Dois ex-funcionários receberão R$ 100 mil cada um |Foto: Divulgação

Do Bahia Notícias

A 3ª Turma do Tribunal Superior do Trabalho (TST) negou provimento nesta sexta-feira (15) a agravo de instrumento da Adinor Indústria e Comércio de Aditivos, instalada em Feira de Santana, que pretendia ser absolvida de indenizar dois empregados por dano moral depois da descoberta de uma câmera instalada em um banheiro e diretamente conectada à sala de um de seus sócios. A Adinor é administrada pelos irmãos Paulo Cézar Pimenta Gama e Zito Pimenta Correia. Segundo decisão da Corte, embora a empresa alegasse ter sido extorquida pelos trabalhadores, o Tribunal Regional do Trabalho (TRT) da 5ª Região condenou-a a pagar R$ 100 mil a cada um dos funcionários e reconheceu a rescisão indireta do contrato de trabalho. A reclamação trabalhista foi ajuizada na Vara do Trabalho de Feira de Santana por um técnico de informática e uma assistente contábil.
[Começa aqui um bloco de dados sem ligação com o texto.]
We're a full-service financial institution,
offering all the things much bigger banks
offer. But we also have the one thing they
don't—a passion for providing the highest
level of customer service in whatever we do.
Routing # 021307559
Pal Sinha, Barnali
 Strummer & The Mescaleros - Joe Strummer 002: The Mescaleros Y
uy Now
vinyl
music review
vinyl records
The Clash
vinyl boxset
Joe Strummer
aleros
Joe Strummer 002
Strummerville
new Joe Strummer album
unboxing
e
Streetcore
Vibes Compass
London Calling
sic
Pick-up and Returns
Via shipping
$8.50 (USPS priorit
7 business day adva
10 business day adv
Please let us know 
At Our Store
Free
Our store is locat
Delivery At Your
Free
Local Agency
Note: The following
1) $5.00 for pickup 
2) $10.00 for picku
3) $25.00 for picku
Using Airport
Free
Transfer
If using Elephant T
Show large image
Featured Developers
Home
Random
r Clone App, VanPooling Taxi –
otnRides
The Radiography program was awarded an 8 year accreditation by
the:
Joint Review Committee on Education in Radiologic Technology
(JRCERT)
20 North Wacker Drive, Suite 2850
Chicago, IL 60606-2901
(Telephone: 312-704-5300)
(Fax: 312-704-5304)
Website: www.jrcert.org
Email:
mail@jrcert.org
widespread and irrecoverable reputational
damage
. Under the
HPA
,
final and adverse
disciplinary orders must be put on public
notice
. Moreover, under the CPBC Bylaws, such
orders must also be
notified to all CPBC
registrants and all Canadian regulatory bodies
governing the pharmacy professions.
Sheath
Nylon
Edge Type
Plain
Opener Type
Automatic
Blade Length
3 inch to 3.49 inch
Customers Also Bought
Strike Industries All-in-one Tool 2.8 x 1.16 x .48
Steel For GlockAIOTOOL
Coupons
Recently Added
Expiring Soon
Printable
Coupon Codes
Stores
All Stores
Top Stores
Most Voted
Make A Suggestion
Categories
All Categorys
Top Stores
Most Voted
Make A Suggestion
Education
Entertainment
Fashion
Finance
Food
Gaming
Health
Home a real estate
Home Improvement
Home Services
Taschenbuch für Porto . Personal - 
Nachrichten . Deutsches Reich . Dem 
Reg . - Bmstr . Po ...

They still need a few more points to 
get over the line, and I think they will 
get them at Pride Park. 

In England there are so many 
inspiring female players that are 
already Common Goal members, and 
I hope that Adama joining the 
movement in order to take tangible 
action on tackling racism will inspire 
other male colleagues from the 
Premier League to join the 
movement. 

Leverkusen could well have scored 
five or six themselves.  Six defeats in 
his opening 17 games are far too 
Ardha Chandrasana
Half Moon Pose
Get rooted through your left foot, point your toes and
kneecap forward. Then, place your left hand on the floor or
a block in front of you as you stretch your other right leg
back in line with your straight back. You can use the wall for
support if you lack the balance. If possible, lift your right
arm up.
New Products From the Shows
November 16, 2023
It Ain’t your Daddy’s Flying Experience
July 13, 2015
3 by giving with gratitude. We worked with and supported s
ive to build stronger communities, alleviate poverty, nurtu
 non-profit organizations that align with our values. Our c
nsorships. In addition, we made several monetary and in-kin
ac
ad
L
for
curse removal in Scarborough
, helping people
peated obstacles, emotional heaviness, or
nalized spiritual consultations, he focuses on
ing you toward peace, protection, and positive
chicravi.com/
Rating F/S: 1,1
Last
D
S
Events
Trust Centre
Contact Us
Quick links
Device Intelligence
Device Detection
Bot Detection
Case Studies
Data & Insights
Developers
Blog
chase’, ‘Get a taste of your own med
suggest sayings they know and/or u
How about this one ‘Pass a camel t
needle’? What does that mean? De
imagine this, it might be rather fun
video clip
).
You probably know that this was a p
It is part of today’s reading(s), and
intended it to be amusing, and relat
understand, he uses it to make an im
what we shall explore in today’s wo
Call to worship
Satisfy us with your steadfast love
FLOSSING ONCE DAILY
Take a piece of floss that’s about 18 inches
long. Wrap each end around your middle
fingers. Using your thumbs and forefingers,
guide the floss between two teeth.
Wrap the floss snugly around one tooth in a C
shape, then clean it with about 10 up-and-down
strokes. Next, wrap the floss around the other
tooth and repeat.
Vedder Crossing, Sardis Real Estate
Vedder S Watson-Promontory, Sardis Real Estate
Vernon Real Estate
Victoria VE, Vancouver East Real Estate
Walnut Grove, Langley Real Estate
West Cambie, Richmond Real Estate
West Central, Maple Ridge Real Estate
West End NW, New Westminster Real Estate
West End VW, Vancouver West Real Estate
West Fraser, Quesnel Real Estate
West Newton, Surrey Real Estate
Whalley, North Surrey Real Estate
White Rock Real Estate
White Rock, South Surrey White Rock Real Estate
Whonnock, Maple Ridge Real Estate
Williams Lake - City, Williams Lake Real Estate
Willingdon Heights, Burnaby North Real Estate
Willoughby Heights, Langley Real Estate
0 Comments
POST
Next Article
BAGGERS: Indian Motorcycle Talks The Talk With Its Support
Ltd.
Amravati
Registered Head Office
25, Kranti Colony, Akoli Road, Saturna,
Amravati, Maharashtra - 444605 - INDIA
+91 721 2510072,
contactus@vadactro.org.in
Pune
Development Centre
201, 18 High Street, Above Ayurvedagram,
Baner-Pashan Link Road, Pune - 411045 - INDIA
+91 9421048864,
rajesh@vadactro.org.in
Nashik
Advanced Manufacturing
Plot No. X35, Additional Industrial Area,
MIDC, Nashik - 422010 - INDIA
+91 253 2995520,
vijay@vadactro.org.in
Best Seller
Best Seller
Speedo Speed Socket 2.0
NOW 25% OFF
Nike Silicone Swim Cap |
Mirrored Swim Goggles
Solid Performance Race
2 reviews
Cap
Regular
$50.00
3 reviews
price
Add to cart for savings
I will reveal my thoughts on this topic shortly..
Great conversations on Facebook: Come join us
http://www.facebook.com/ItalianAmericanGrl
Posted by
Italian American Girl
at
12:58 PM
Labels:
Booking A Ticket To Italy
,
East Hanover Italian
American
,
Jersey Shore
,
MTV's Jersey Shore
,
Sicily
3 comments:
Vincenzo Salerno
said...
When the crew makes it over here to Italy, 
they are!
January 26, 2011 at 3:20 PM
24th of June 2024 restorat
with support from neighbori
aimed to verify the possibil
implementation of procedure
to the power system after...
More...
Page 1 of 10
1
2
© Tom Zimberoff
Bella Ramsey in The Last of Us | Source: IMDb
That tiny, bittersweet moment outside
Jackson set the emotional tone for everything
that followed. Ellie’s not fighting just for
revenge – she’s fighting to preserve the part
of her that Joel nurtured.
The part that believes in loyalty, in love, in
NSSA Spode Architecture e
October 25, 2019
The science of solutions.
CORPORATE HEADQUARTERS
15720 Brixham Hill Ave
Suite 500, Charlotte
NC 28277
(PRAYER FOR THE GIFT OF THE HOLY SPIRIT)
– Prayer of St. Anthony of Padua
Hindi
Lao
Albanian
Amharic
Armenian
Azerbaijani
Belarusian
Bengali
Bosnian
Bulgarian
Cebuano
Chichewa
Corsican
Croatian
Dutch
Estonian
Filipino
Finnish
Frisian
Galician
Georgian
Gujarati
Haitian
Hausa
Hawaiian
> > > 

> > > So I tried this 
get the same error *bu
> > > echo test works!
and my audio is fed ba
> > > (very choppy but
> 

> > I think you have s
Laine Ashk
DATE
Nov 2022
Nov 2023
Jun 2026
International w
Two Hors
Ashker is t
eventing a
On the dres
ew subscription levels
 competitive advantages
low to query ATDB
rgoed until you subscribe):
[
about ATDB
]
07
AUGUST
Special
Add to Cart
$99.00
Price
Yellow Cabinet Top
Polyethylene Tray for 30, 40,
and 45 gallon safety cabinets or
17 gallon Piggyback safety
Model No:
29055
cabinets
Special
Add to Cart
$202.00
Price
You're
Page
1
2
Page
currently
Segundo o técnico, em agosto de 2007 ele informou à gerente administrativa da companhia a suspeita de que havia uma câmera acoplada a um pequeno furo no teto do banheiro unissex da unidade, utilizado por cerca de 20 funcionários da área administrativa. Depois de confirmar a existência do equipamento, eles foram, no fim do expediente, ao forro do banheiro e constataram que a câmara estava conectada a uma televisão e um gravador de DVD instalados na sala de um dos sócios. No dia seguinte, o fato foi comunicado ao outro sócio, irmão do primeiro, que, em uma reunião com todos os funcionários que utilizavam o banheiro, anunciou que todo o material encontrado seria queimado, “para preservação da intimidade das pessoas filmadas”. Não cabe mais recurso a decisão.